ASSIGNED TASK >>
Extract every line of text from all of the items below without changing a word, and leave the pictures out.

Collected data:
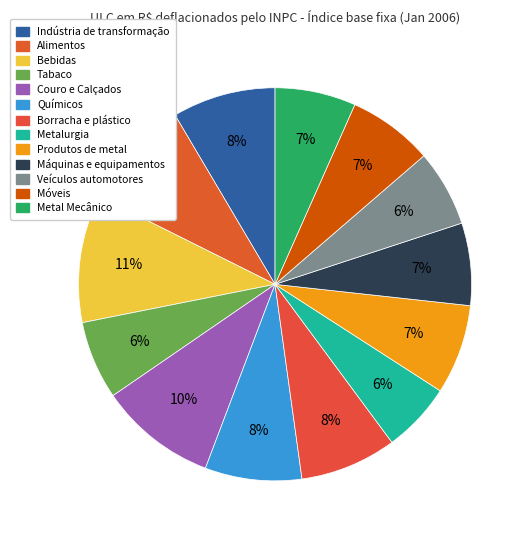

The Veículos automotores slice represents 6% of the pie. True or false?

True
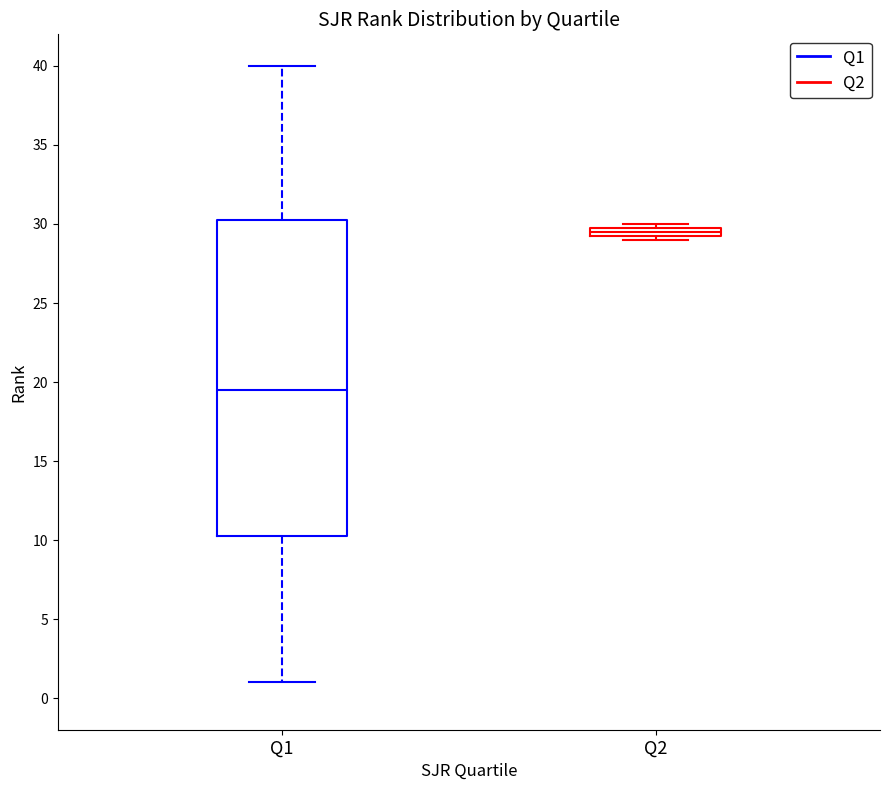

Comparing the boxes themselves (not the whiskers), which one is the tallest?

Q1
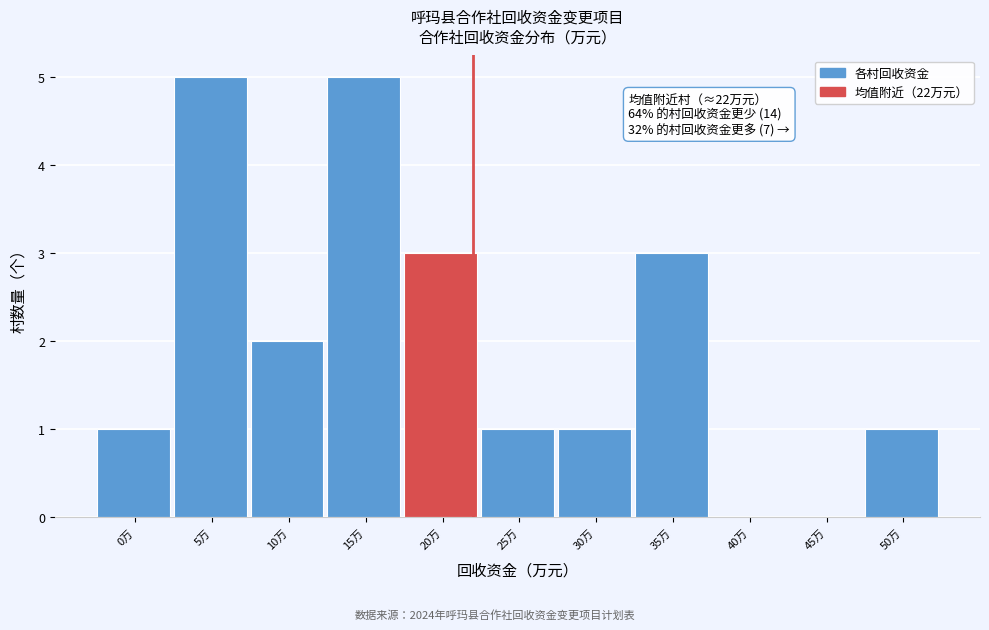

Reading left to right, list all the values displayed in this chart.

0万=1	5万=5	10万=2	15万=5	20万=3	25万=1	30万=1	35万=3	40万=0	45万=0	50万=1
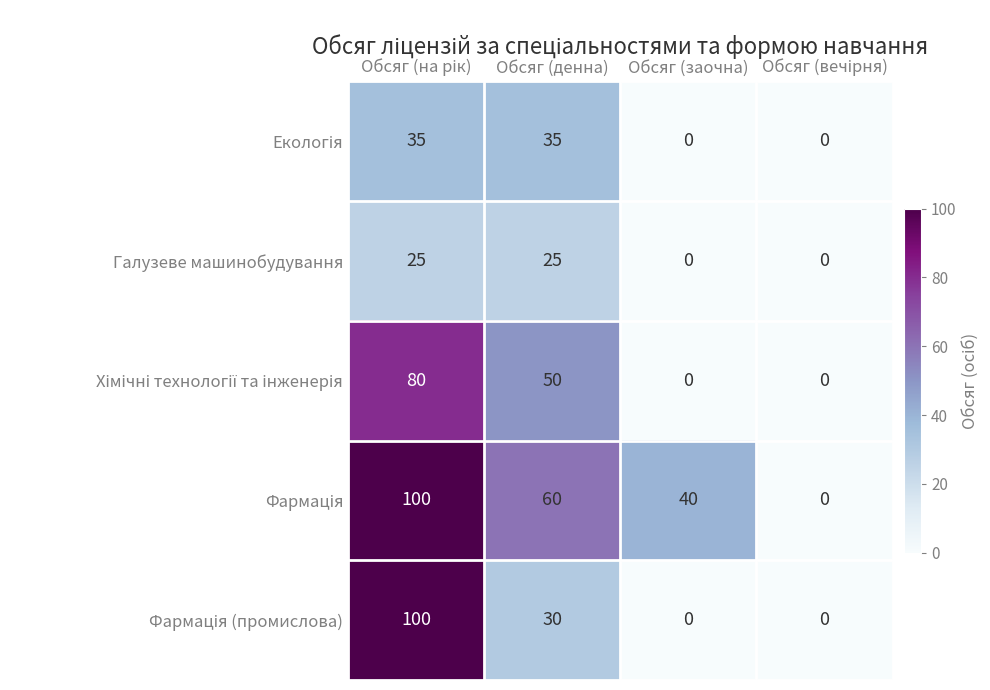

What is the maximum value shown in the chart?

100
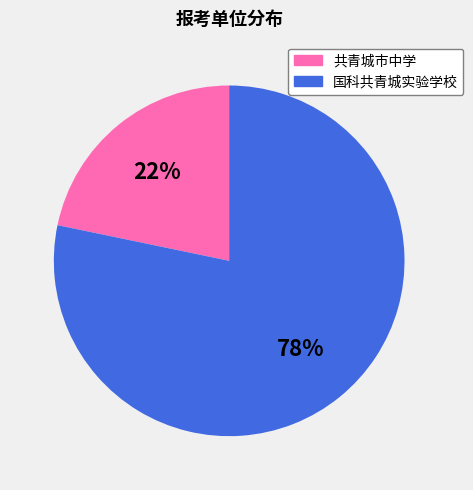

Which has a higher value, 共青城市中学 or 国科共青城实验学校?

国科共青城实验学校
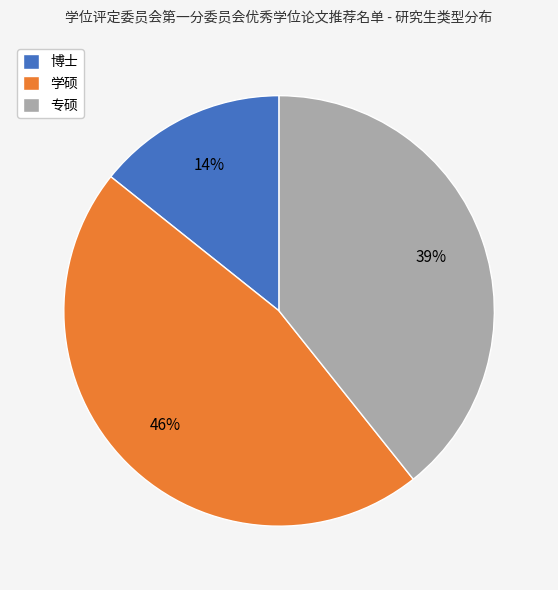

How many slices are in this pie chart?

3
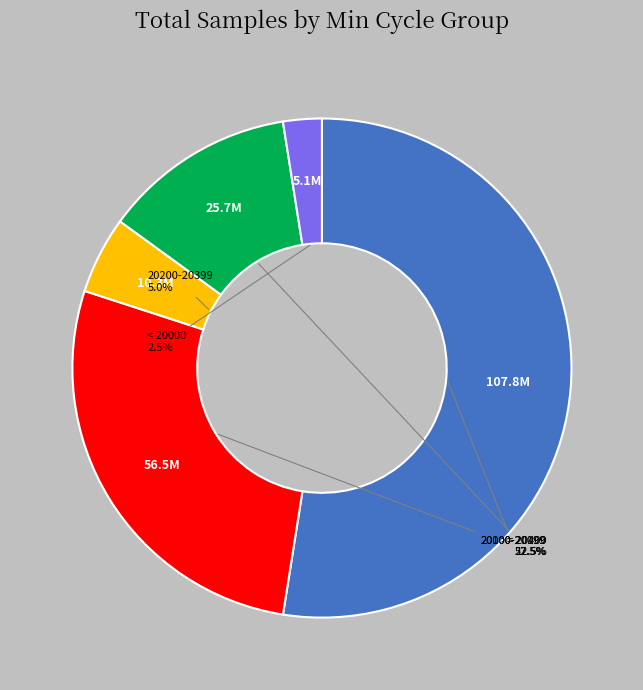

How many slices are in this pie chart?

5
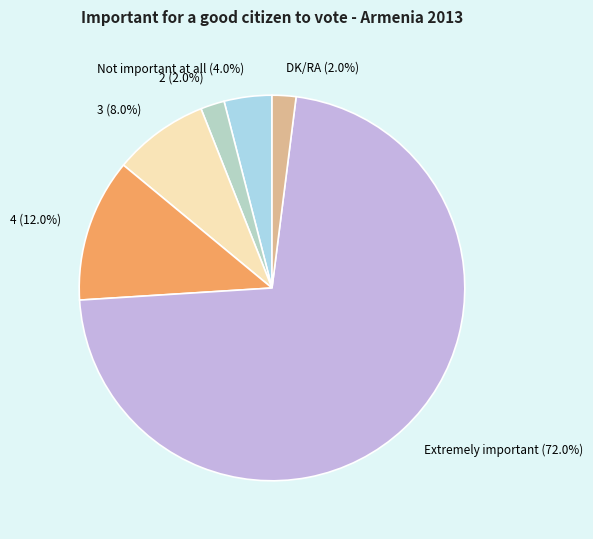

Is there any slice that represents more than half of the pie?

Yes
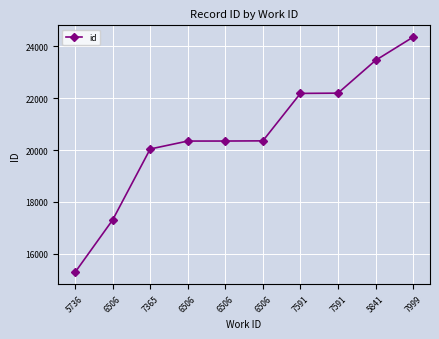

Approximately how many times larger is the value at 7591 compared to 7591?

1.0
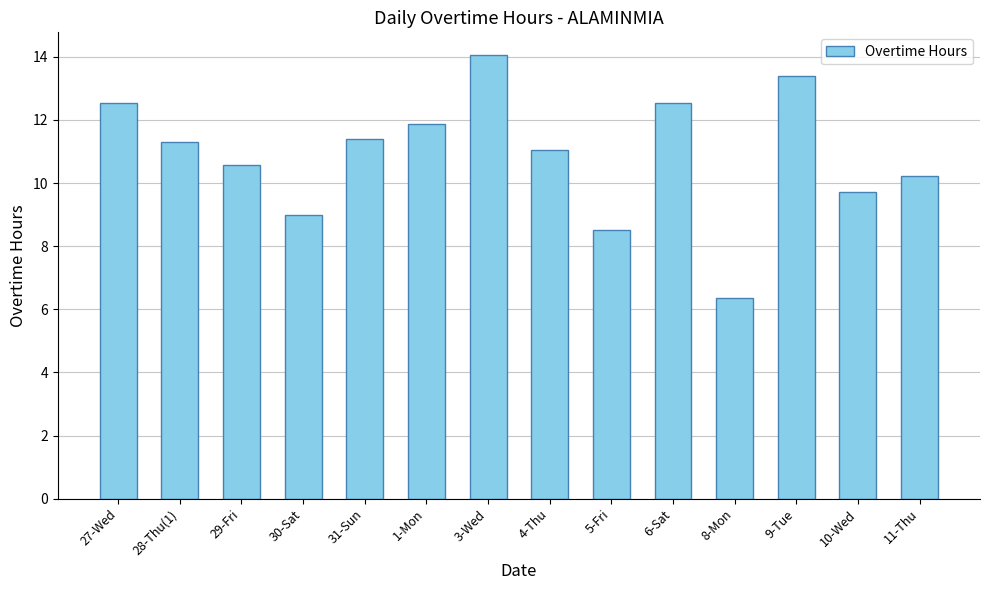

Between 31-Sun and 1-Mon, which is larger?

1-Mon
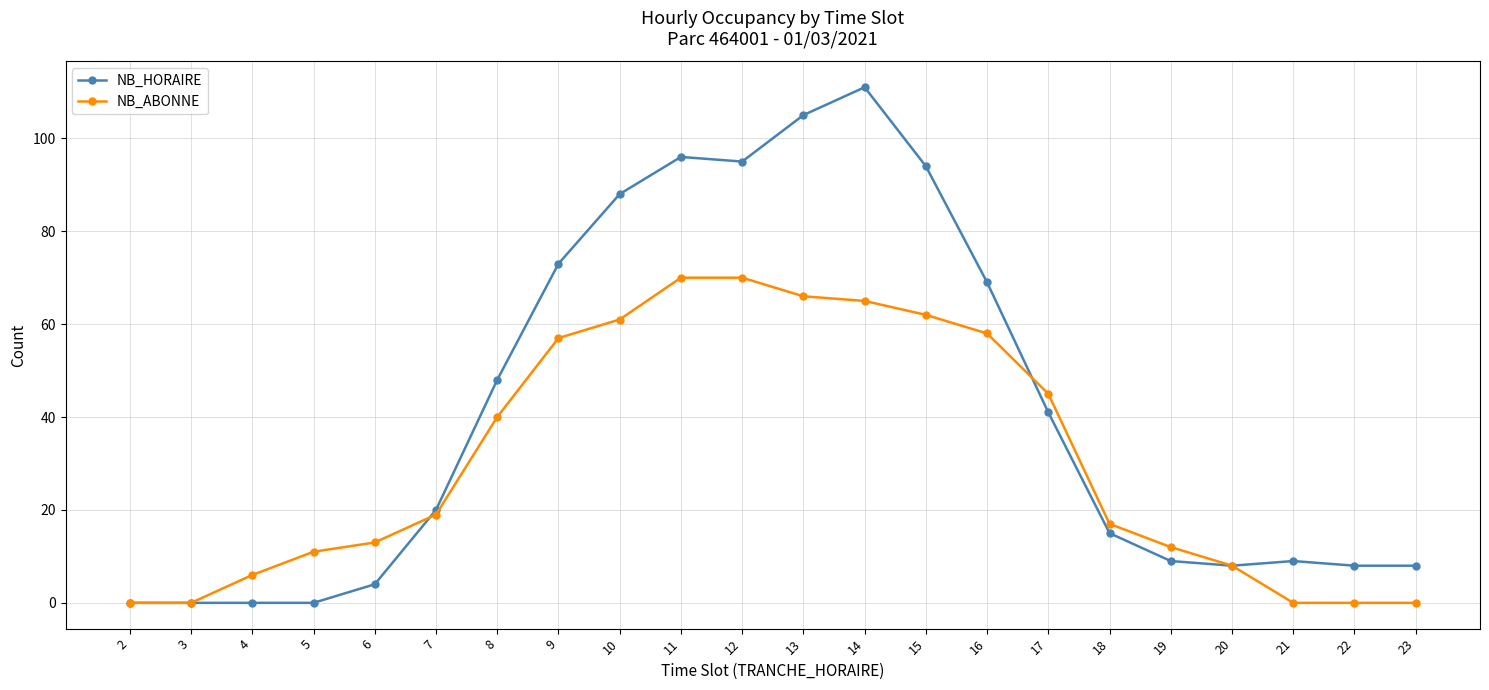

What is the value of the NB_ABONNE point at the 14th from the left?

62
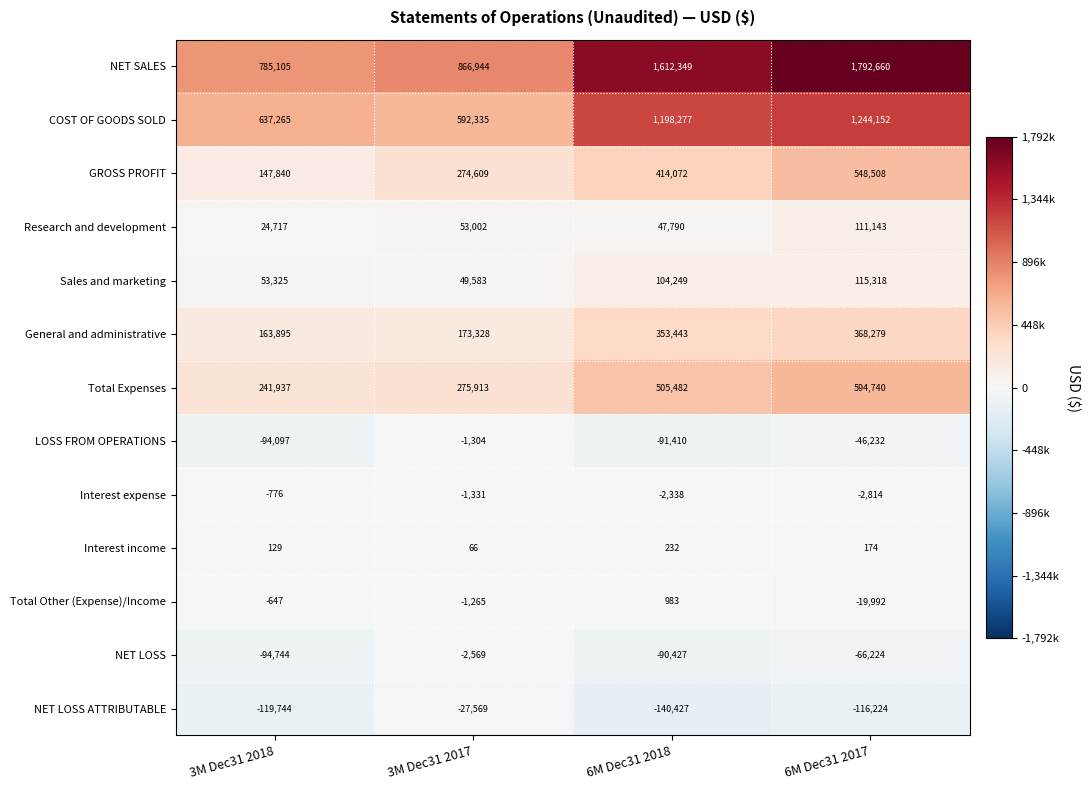

What is the greatest value displayed?

1792660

RESULT FOR THIS TASK >>
The Veículos automotores slice represents 6% of the pie. True or false?

True

Comparing the boxes themselves (not the whiskers), which one is the tallest?

Q1

Reading left to right, list all the values displayed in this chart.

0万=1	5万=5	10万=2	15万=5	20万=3	25万=1	30万=1	35万=3	40万=0	45万=0	50万=1

What is the maximum value shown in the chart?

100

Which has a higher value, 共青城市中学 or 国科共青城实验学校?

国科共青城实验学校

How many slices are in this pie chart?

3

How many slices are in this pie chart?

5

Is there any slice that represents more than half of the pie?

Yes

Approximately how many times larger is the value at 7591 compared to 7591?

1.0

Between 31-Sun and 1-Mon, which is larger?

1-Mon

What is the value of the NB_ABONNE point at the 14th from the left?

62

What is the greatest value displayed?

1792660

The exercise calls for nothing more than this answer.